Olic rechtfertigt Heynckes' Vertrauen

So richtig wollte Ivica Olic dem Braten nicht trauen. Wann er denn erfahren habe, dass er von Anfang an spielen werde, wurde der Kroate nach dem Viertelfinal-Rückspiel in der Champions League gegen Olympique Marseille am Dienstagabend gefragt. „Ich wusste es schon vor zwei Tagen“, verriet Olic, „aber ich habe dem Trainer nicht geglaubt. Es war der 1. April“, fügte der Angreifer in seiner unnachahmlich schelmischen Art hinzu.

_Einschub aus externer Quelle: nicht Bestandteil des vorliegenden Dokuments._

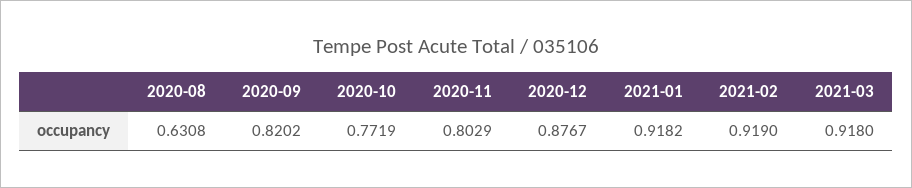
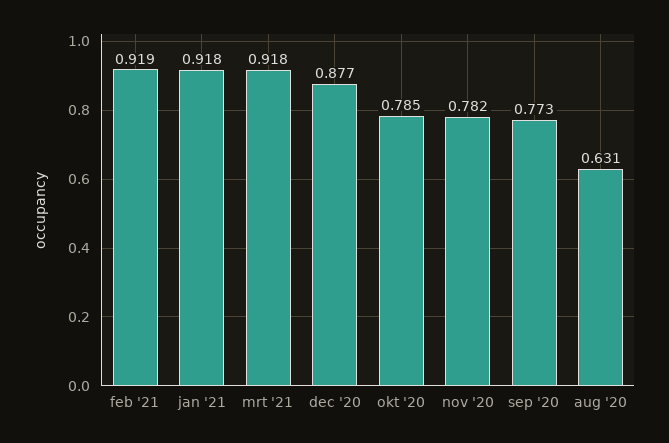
2020-09: 0.8202 -> 0.773
2020-10: 0.7719 -> 0.785
2020-11: 0.8029 -> 0.782

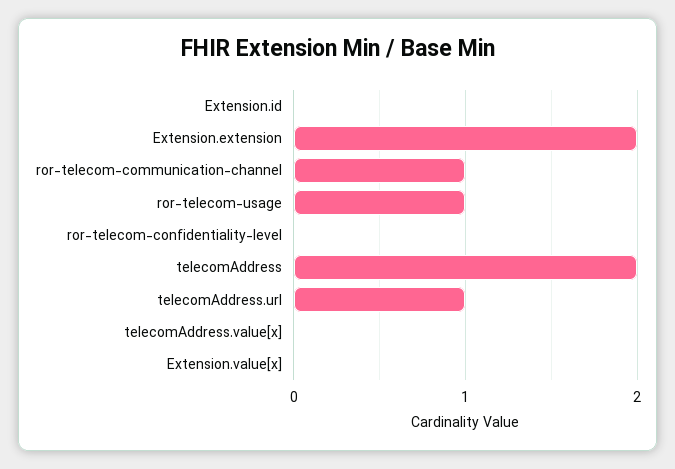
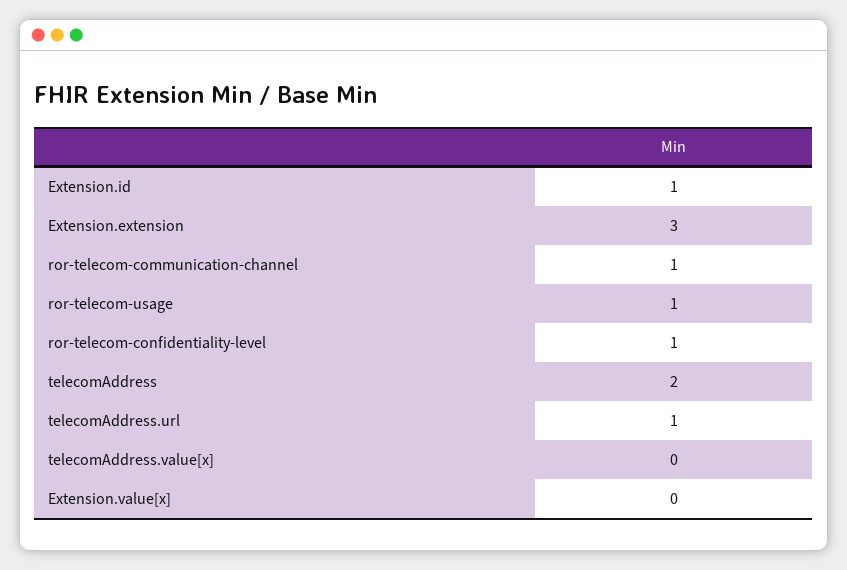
Extension.id: 0 -> 1
Extension.extension: 2 -> 3
ror-telecom-confidentiality-level: 0 -> 1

Dabei war Jupp Heynckes alles andere als zum Scherzen zumute. Denn in Anbetracht des derzeitigen Mammutprogramms mit 15 Spielen in sieben Wochen entschied sich der Bayern-Trainer vor der Partie gegen OM wieder, einige frische Spieler in die Startelf zu rotieren. Einer davon war Ivica Olic, der das Vertrauen seines Trainer mit den beiden Toren zum 2:0-Sieg rechtfertigte. Für Olic waren es im 25. Champions-League-Spiel die Treffer Nummer 25 und 26 im Europapokal.